# 1991 Roadtrek Battery Isolater Hookup



## ggtreker (Sep 26, 2006)

Below is question I sent to the techies at RT and I did'nt get the answer I was looking for.  

I recently sent a question on the battery isolator hookup on my 1991 Dodge B250 Trek. RT's response was to tell me what the standard hookup is, which I already know. The problem is ,  I still don't know what the wire is thats comming out of the firewall that is green and turnes into black. The alternator output red wire is currently directly connected to the battery + connector. That red one should be connected to the middle terminal on the isolater. I dont know if that green-to-black wire is supposed to be connected to the primary battery side of the isolator no1 terminal. Seems like there has to be a wire connected to the engine positive  terminal side of the primary battery. 
I need to know what the green to black wire thats coming out of the firewall and where its supposed to be connected to. The puzzling thing is that it has current (its hot) with the motor off (no alternator) while it is not connected to anything.

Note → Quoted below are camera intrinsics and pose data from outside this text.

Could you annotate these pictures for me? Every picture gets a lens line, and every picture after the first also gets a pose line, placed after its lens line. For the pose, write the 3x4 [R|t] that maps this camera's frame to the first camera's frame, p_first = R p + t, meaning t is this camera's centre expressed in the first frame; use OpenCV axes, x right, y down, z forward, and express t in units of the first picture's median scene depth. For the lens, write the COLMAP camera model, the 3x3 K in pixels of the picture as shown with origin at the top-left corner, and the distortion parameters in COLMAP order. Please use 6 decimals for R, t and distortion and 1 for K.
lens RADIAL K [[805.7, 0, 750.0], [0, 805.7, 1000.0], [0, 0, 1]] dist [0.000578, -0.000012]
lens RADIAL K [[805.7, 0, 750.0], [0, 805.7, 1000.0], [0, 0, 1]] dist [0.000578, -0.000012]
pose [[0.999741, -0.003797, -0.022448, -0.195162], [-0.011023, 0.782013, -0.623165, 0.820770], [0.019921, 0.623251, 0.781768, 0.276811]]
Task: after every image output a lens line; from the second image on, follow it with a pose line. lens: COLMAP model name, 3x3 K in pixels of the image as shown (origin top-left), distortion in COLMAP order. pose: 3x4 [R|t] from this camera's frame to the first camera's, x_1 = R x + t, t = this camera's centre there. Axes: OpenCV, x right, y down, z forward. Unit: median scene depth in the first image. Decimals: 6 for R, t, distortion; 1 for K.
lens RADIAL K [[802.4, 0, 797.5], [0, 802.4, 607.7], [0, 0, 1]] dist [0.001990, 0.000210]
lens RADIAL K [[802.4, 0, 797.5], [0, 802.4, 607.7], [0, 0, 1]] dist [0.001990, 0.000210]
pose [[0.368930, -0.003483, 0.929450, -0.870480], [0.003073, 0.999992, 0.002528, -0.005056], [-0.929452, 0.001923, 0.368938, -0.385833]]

Anybody that has a older 90's Treck may be able to help me.

Thanks,
rrtreker


----------



## s.harrington (Sep 28, 2006)

Re: 1991 Roadtrek Battery Isolater Hookup

Don't know wich style you have.  If it is the block style, the alternator wire hooks to the center,  Primary battery wire on the left terminal and secondary battery on the right terminal.  If its just a solenoid style there is no alternator wire.  A wire runs from the primary battery to one large terminal and a wire runs form the secondary wire to the other large teminal then a small wire runs from a hot when key is on terminal to the small terminal on the solenoid.  If you have the block style that wire may be the Battery charge wire of your harness.


----------



## ggtreker (Sep 28, 2006)

Re: 1991 Roadtrek Battery Isolater Hookup

Thanks for that info, it is a block style. I guess I'll need to figure out which one is the main alternator  charging wire and connect it to the center post of the isolater. 
Then connect the other wire to main battery.  If that checks out, then connect the house bat to the aux post of the isolater. If that doesnt work , I'll need to go under the dash and figure out excatly where the 2 wires comming out of the firewall originate.


----------